What you are asked to do:
Wherever the word "aprender" appears in a line of the records, copy that line.

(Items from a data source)
--- --- ---

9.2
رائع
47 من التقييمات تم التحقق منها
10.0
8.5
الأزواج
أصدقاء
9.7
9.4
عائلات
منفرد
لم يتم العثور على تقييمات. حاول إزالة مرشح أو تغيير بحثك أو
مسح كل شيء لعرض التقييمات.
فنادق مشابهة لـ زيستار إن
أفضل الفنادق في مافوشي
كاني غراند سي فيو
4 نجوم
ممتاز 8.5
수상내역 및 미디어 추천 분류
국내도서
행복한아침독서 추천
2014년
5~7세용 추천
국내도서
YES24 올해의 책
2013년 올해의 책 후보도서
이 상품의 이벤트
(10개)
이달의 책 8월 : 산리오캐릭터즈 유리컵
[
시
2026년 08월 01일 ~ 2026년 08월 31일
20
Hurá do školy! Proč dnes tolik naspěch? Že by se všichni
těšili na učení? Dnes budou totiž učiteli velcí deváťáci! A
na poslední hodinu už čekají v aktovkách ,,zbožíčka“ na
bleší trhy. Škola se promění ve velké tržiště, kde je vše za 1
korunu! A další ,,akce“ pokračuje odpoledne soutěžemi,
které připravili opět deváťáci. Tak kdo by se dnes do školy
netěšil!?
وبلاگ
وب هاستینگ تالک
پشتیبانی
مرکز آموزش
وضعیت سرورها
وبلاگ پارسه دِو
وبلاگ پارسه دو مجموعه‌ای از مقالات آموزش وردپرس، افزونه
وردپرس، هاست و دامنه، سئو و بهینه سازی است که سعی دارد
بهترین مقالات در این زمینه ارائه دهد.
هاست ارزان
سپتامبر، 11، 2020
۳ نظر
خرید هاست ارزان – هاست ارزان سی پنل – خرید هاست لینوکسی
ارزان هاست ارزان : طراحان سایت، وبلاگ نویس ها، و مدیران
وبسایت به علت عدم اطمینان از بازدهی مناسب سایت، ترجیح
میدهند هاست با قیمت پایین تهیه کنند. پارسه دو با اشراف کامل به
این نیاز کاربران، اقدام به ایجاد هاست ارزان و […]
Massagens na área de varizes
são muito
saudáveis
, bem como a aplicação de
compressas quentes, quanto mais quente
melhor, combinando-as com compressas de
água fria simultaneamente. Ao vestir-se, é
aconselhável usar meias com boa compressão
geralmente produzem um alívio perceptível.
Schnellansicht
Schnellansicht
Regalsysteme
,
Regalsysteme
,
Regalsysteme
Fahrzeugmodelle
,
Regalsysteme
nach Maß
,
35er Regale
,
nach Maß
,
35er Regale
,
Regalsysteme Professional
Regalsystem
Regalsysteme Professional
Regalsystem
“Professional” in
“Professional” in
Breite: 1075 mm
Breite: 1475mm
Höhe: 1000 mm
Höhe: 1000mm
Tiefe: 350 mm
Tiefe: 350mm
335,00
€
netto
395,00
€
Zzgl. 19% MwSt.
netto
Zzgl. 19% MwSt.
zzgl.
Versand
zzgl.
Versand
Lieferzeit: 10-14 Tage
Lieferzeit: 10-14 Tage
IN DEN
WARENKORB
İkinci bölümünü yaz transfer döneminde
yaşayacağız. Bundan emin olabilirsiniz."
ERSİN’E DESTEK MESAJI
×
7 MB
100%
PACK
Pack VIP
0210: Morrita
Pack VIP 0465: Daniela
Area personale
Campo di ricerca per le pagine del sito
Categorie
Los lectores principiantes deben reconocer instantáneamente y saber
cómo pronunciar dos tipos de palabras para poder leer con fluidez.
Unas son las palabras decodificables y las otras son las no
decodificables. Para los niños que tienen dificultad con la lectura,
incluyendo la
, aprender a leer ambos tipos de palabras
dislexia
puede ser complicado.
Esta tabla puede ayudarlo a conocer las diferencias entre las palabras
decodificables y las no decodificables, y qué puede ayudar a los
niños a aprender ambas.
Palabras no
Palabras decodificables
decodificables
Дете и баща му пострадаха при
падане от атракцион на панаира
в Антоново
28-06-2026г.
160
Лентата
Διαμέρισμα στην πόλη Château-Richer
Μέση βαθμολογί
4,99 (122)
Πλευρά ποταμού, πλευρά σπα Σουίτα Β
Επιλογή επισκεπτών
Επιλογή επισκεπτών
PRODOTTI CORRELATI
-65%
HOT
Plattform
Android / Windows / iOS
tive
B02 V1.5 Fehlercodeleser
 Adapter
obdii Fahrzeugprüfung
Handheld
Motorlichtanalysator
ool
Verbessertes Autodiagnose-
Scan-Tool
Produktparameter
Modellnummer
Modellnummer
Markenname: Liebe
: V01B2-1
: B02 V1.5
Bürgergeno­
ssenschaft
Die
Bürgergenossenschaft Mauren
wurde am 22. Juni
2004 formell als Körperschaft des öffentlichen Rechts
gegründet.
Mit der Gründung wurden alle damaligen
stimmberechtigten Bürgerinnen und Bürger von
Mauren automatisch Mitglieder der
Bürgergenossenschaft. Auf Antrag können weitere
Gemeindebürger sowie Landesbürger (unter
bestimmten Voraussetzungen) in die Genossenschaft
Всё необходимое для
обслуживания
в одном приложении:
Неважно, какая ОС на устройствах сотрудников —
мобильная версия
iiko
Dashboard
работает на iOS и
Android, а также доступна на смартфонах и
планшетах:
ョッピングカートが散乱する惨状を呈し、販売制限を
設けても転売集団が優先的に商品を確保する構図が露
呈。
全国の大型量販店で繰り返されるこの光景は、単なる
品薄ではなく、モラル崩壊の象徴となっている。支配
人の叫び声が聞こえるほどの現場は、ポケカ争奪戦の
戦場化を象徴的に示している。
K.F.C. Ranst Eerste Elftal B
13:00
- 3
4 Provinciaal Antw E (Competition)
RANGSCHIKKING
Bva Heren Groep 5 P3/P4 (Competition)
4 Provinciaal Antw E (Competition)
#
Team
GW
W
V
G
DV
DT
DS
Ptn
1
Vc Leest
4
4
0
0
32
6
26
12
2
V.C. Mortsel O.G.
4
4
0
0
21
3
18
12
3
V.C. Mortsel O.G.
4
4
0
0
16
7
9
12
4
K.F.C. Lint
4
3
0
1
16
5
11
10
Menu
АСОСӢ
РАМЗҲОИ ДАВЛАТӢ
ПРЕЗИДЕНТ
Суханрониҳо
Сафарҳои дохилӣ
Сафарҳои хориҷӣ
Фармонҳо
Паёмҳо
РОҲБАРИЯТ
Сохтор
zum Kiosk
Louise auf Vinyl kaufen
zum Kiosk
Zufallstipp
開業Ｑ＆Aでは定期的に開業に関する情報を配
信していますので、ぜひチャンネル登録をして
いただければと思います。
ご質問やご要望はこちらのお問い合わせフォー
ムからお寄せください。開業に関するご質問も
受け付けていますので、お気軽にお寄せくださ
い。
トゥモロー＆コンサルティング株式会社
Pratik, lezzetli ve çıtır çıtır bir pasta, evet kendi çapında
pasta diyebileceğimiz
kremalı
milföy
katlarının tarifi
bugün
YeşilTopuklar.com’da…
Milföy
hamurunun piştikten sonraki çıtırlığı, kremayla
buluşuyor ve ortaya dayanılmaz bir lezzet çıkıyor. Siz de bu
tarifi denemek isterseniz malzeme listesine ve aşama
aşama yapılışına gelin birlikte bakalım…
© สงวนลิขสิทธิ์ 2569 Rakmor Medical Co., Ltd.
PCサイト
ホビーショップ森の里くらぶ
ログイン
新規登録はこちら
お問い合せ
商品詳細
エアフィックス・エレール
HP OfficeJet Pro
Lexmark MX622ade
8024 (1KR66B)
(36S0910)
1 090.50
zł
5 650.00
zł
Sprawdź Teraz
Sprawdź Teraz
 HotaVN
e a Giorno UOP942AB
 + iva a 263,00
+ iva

--- --- ---

Solved problem:
, aprender a leer ambos tipos de palabras
niños a aprender ambas.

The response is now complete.